TEKSTFRAGMENT >>
***

Lydia Opsomer - Het zit erin van jongs af aan, of niet
Project: Zicht op zee
Lydia’s herinneringen gaan terug tot de jaren ’50, toen ze met haar buurjongetje in een park op het strand speelde. Ze vertelde Martine Bourgeois onder andere over het vrolijke gevoel bij het vullen van de cabine, en de melancholie bij het leeg maken.
Verhaal Lydia Opsomer:
Lydia’s verste herinneringen aan de strandcabines gaan terug naar de tijd dat ze met het buurjongetje op het strand samen in een ‘park’ zat. Dat kan al tellen, want Lydia is geboren in 1954!
Langs haar vaders kant huurden ze ook al een cabine, maar in tegenstelling tot haar moeder was vader geen ‘strandzitter’.
De laatste 30 jaar hebben ze altijd dezelfde vaste stek, op het laatste stuk strand van Oostende, aan de surfclub, waar je niet mag zwemmen, maar waar er maar één rij cabines staat: luxe dus, want onbelemmerd zicht op zee! Ze huren hun cabine bij Van de Velde.
Lydia herinnert zich nog de openbare veiling vroeger waar de cabines per opbod werden toegewezen. Haar vader was gerechtsdeurwaarder en woonde de zittingen bij. Het was altijd een geanimeerd en spannend gebeuren: zouden ze dezelfde plek krijgen tegen dezelfde prijs? Of zou er iemand anders opbieden? Later werd dit systeem verlaten en is er een vaste prijs voor een cabine, al naargelang de plaats. Bij overlijden of ziekte van een huurder gaat de eerste kans tot huren altijd eerst naar de kinderen. Pas als die geen interesse hebben, wordt de plek volledig vrij gegeven.
De huur voor hun cabine, op de geprivilegieerde één rij-plaats, is duurder dan een cabine in twee- of driedubbele rij ook. De meeste huurders, meestal Oostendenaars, delen de cabine (en dus ook de huurprijs) met familie of vrienden. Lydia deelt die met haar schoonbroer en – zus.
De huur start nu meestal in de paasvakantie en loopt tot eind september.

***

VERZAMELDE GEGEVENS >>

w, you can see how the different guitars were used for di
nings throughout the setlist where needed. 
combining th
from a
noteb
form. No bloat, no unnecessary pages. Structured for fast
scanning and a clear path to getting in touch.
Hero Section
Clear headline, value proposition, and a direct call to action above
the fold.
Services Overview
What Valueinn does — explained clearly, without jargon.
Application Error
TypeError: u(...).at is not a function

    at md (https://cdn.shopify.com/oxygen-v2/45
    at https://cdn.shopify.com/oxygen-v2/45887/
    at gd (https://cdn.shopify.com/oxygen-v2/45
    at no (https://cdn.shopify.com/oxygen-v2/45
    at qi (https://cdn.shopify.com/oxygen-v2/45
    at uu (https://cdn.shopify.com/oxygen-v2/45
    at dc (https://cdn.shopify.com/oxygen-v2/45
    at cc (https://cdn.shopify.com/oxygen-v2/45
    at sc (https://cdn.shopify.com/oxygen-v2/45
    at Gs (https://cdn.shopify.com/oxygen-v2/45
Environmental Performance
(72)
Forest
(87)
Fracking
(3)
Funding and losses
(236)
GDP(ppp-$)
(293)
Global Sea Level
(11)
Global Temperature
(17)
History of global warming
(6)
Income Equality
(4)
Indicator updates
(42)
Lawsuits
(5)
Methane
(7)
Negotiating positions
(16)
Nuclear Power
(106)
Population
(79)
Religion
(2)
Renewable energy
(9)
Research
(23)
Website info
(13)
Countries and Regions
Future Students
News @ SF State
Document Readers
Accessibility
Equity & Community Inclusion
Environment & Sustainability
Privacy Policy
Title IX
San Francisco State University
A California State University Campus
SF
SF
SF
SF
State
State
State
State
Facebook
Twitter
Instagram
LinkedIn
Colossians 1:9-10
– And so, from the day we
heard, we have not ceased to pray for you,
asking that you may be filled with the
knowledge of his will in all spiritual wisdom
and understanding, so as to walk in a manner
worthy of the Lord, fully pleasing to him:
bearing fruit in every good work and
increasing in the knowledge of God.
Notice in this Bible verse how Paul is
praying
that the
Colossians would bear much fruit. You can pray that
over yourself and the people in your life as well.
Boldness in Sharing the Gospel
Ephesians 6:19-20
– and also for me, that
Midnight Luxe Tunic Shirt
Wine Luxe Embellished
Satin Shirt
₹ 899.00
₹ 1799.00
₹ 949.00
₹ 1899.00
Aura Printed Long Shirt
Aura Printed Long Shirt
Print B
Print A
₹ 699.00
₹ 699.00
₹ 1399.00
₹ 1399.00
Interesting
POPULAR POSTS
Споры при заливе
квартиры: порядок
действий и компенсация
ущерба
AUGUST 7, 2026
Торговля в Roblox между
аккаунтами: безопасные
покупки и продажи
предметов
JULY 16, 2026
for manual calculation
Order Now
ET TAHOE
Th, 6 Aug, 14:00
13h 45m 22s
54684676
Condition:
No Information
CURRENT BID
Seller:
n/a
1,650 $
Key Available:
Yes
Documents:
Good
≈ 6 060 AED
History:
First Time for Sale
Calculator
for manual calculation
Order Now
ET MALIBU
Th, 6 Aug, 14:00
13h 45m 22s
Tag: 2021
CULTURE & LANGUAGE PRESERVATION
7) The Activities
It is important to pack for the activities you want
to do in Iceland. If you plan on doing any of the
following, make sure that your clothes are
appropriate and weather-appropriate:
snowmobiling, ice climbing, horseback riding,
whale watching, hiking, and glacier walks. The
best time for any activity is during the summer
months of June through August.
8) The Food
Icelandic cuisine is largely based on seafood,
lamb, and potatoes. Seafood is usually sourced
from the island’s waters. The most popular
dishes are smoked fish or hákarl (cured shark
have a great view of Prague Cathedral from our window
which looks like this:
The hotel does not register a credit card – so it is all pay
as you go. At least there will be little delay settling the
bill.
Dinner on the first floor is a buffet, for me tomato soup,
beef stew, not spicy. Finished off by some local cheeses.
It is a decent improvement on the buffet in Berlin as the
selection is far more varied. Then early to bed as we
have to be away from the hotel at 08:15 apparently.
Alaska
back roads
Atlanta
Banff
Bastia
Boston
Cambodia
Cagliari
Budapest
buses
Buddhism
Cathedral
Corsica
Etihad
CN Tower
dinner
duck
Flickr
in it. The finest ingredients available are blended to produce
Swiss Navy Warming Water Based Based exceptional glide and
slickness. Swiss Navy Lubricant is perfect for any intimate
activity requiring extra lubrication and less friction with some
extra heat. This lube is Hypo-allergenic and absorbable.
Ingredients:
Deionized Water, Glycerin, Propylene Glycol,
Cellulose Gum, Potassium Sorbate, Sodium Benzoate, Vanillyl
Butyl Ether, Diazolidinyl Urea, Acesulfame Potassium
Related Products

***

TEST JE BEGRIP >>
(1) Noem alle familieleden van Lydia die in de tekst over de strandcabines voorkomen.
(2) Beantwoord de volgende vragen over de tekst over de strandcabines.
(a) In welk jaar is Lydia geboren?
(b) Welk beroep had haar vader?
(c) Van wanneer tot wanneer loopt de huur van een cabine nu meestal?
(3) Vat de tekst over de strandcabines samen in twee zinnen.
De vermeldingen vormen materiaal dat los staat van de tekst.

ANTWOORDEN >>
(1) Haar vader, haar moeder, haar schoonbroer en haar schoonzus.

(2)
(a) In 1954.
(b) Hij was gerechtsdeurwaarder.
(c) Van de paasvakantie tot eind september.

(3) Lydia, geboren in 1954, huurt al 30 jaar een strandcabine op dezelfde plek in Oostende, aan de surfclub, waar maar één rij cabines staat en ze onbelemmerd zicht op zee heeft. Vroeger werden de cabines op een openbare veiling per opbod toegewezen, maar nu geldt een vaste prijs die afhangt van de plaats, en Lydia deelt de cabine met haar schoonbroer en schoonzus.